Excerpted text
★ ★ ★ ★
# Pokémon drawings



## Zoltea (Nov 21, 2010)

*Pokémon drawings*

So, while I was away, I learned how to draw. I drew all of these in Adobe Flash CS3.
So to begin, I will start with, at least to me, they all suck, I'll give my criticisms for each. You may notice some lack shading, that's mainly because they were also made for animating.

Wailord:





With this one, I rushed the lines on the mouth, so some of the are crooked. As well, the dots on its back are rather off-centered. Also a severe lack of shading is noticeable.

Quilava:





This one took me longer to find flaws.. Some of the lines are a tad off. As well it lacks shading.

Diglett:





The main issue on this one is little time spent on the dirt texture which leaves that looking only half-decent. Also the head isn't as rounded as it could be.

Flareon:





After my first drawing (which will be the last one in this thread) I discovered I suck at drawing paws, so I left them out on this one. The mane hardly shows ruffled fur and the tail has too big of ruffles. The eyes are also a bit big compared to the head.

Lucario:





First time on something 2-legged. I just pretty much failed it and sulk at the failure.

Umbreon:





I decided to experiment with gradients on this. The main flaws are that it lacks toes on its paws (like Flareon) and its ears are a little too short.

Jolteon:





This is when I decided to not attempt paws, I just failed them. The mane is too small and the nose is just plain awkward. This was my first drawing after learning how to draw 4-legged anatomy.


----------
★ ★ ★ ★
Record excerpts
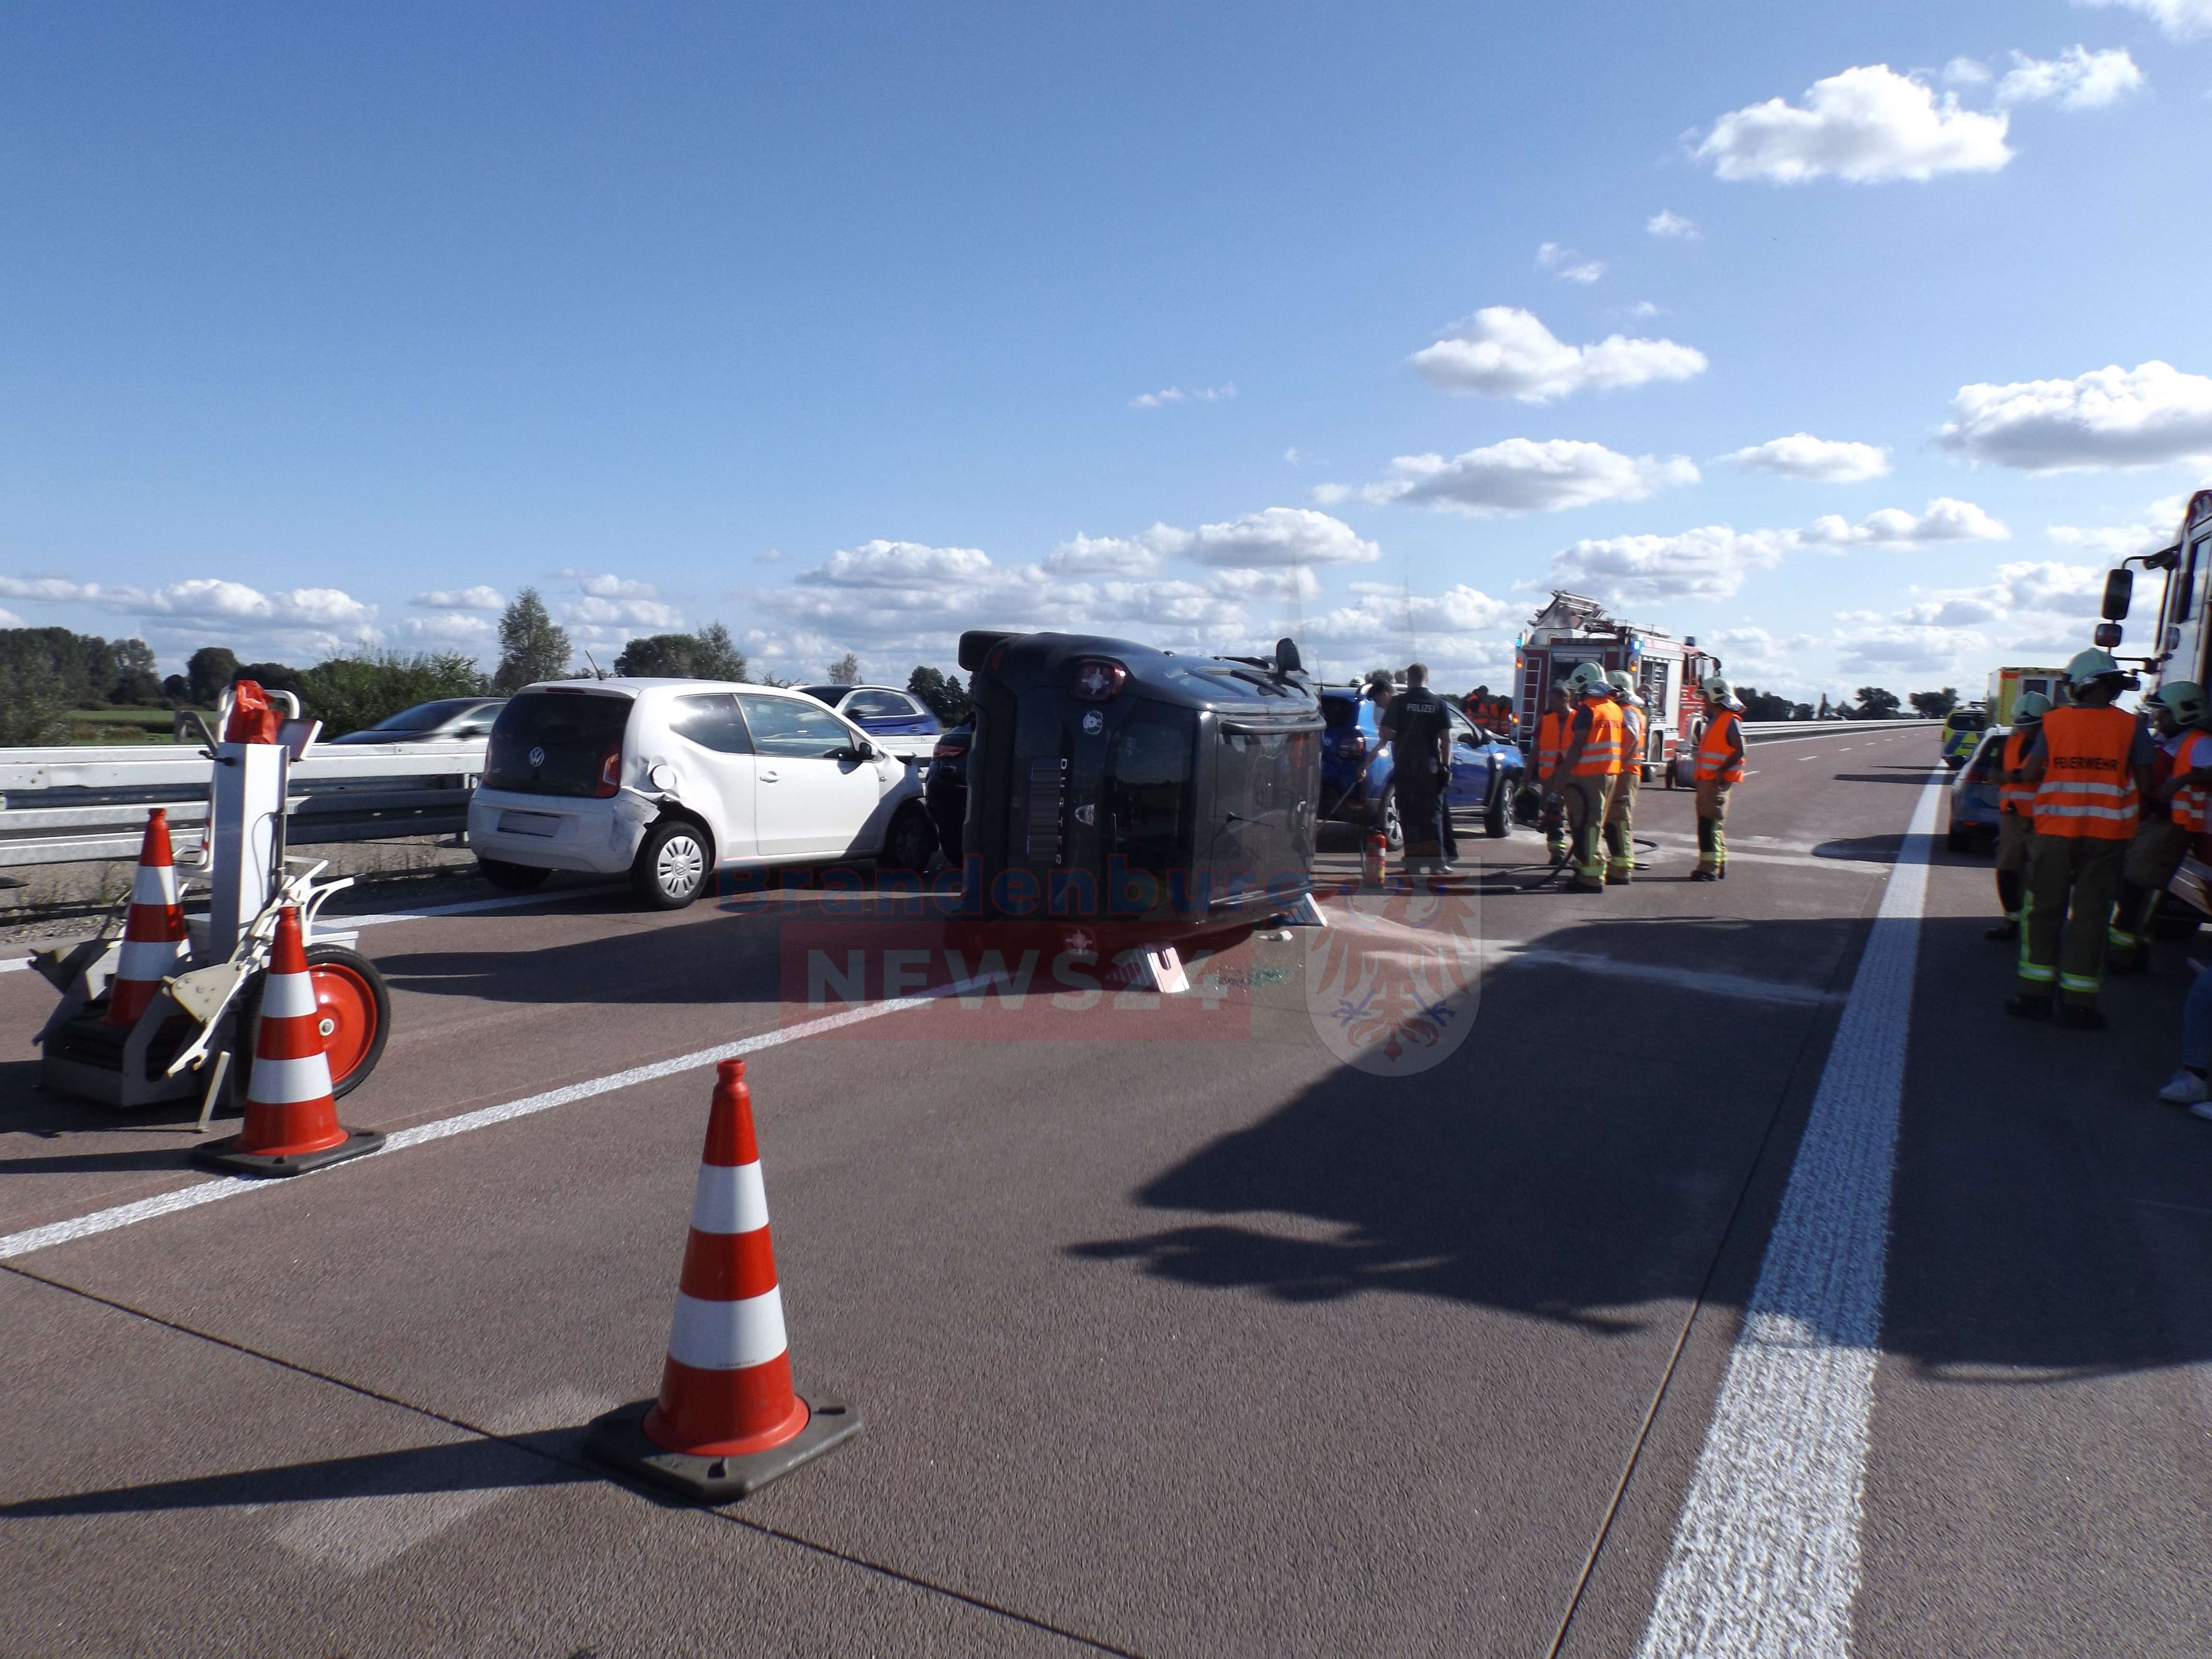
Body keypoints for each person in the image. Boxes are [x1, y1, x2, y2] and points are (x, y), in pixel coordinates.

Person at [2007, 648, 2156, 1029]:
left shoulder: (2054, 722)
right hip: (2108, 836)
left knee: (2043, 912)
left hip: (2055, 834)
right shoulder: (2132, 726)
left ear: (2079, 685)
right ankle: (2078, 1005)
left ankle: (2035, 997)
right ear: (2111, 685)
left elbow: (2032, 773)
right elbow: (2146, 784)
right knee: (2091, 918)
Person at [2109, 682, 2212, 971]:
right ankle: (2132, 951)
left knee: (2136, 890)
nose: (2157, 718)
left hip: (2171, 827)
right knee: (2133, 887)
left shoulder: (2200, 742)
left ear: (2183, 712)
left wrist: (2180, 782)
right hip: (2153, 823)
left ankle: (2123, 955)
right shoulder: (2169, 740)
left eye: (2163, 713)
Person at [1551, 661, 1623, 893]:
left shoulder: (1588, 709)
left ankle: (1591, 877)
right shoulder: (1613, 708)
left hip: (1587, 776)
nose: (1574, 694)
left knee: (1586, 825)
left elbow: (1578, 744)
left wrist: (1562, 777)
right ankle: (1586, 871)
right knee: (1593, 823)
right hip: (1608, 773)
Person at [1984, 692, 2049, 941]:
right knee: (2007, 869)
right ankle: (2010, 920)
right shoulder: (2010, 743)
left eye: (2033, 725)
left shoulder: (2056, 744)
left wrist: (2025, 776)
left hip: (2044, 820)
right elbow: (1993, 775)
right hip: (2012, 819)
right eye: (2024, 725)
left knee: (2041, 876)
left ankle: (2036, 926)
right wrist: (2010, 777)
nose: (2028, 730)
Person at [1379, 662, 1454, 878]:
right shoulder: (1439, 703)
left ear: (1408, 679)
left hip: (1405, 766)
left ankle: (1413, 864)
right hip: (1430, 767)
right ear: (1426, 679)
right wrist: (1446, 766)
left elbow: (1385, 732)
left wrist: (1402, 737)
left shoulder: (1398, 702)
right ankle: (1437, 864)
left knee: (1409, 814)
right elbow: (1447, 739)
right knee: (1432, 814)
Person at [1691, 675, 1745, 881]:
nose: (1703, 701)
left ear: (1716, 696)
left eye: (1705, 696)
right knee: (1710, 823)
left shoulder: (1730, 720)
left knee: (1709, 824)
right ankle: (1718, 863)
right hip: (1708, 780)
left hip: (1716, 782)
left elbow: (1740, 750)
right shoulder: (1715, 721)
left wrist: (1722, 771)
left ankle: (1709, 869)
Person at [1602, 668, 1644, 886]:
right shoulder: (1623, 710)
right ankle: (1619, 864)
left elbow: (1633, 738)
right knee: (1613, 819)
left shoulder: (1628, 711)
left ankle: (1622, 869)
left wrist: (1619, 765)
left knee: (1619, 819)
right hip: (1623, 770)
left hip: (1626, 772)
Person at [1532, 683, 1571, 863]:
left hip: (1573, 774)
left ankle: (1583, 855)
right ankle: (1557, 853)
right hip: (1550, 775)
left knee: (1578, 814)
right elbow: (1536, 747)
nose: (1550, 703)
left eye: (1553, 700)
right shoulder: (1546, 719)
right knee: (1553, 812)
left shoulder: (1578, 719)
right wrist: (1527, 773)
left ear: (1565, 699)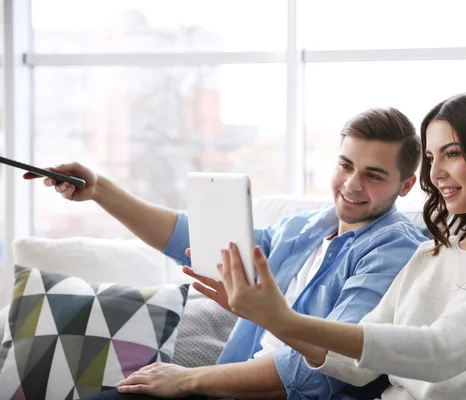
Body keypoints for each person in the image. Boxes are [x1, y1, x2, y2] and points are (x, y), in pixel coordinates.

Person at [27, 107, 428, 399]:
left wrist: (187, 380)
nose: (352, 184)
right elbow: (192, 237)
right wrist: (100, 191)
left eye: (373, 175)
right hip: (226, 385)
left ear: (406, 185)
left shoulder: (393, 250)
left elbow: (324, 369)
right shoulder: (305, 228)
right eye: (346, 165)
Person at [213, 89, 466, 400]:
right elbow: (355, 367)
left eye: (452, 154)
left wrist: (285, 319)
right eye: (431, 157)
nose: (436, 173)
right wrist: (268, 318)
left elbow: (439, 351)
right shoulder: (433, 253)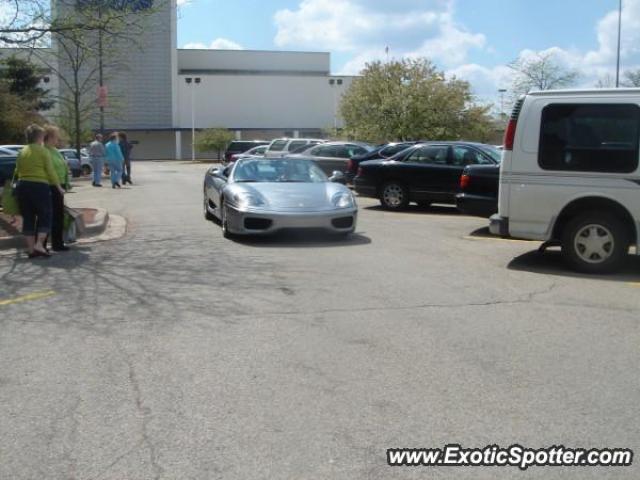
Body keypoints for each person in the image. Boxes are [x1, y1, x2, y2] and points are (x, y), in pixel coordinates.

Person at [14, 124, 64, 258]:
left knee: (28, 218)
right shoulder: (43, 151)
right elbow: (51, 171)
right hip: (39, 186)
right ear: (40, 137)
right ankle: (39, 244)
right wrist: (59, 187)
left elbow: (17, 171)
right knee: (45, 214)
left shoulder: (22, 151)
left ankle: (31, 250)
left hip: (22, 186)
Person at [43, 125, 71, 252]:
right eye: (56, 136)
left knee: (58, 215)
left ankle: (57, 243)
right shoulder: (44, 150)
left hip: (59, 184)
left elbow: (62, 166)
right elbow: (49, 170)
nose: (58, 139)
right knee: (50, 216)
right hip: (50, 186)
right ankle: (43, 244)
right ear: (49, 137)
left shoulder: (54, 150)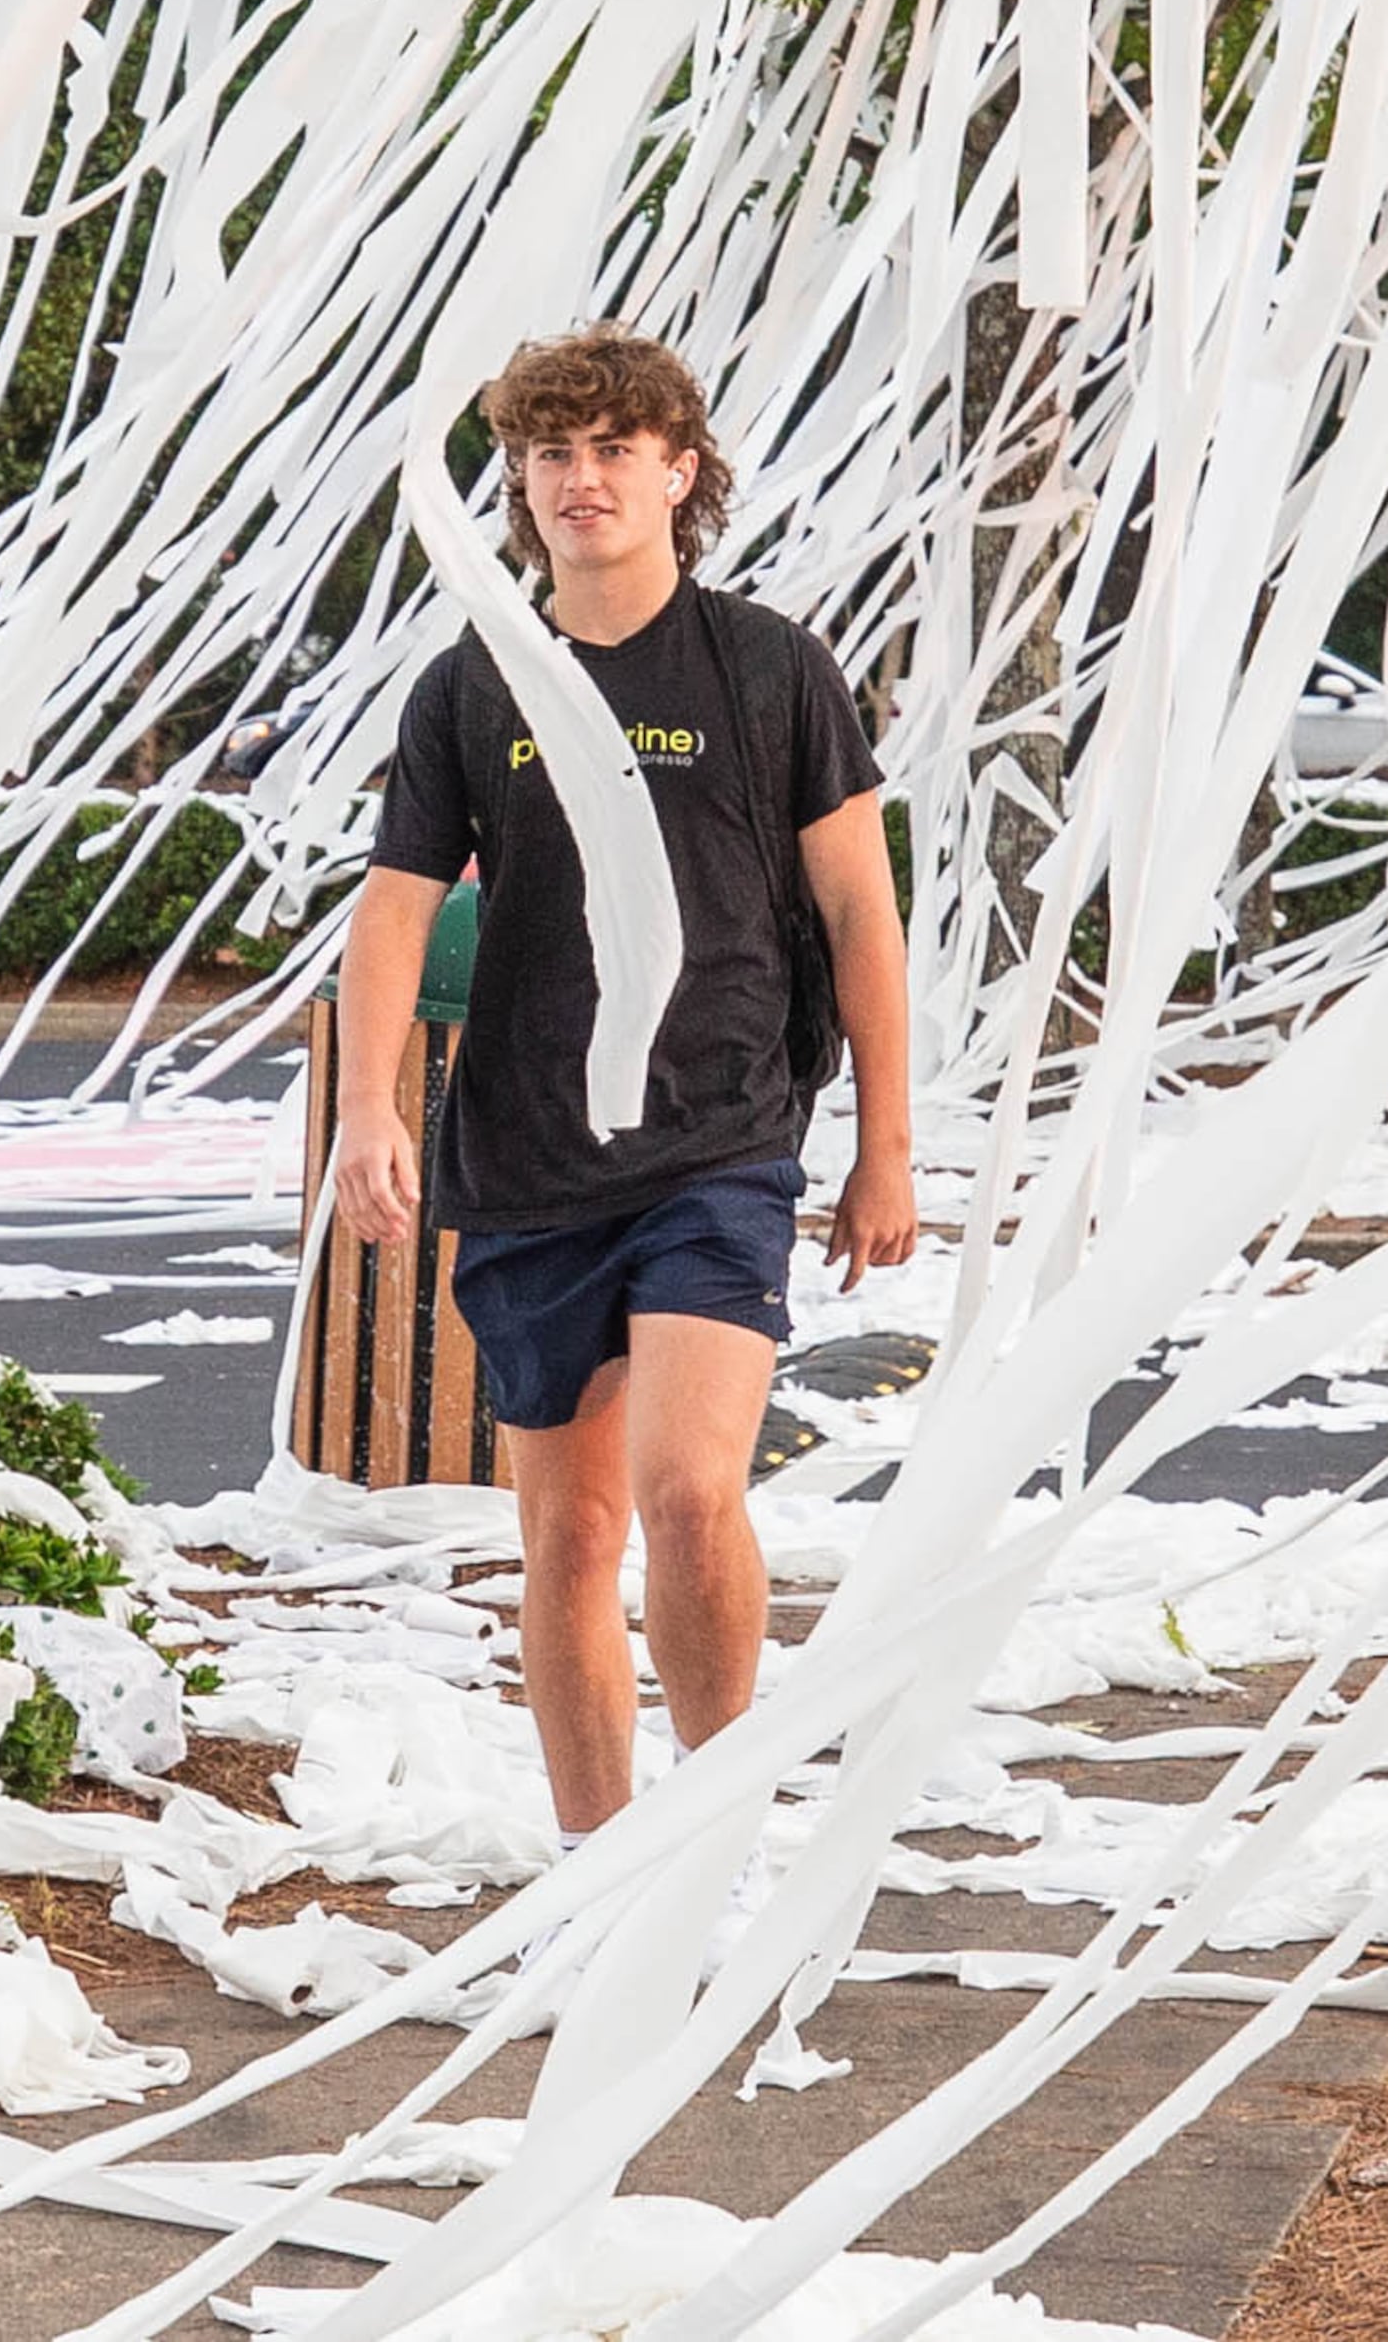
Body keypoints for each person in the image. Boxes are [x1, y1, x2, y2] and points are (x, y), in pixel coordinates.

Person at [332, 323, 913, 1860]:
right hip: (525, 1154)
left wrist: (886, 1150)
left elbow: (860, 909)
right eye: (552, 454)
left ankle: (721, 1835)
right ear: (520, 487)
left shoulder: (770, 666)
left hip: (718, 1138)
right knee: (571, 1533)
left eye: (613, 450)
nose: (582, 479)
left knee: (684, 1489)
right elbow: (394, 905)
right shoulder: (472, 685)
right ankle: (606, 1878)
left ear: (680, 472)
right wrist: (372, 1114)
★ ★ ★ ★
What the exercise asks
Retype the Pokémon drawings post above word for word, everything from "So to begin, I" down to "shading is noticeable.".

Output for this exercise
So to begin, I will start with, at least to me, they all suck, I'll give my criticisms for each. You may notice some lack shading, that's mainly because they were also made for animating.

Wailord:





With this one, I rushed the lines on the mouth, so some of the are crooked. As well, the dots on its back are rather off-centered. Also a severe lack of shading is noticeable.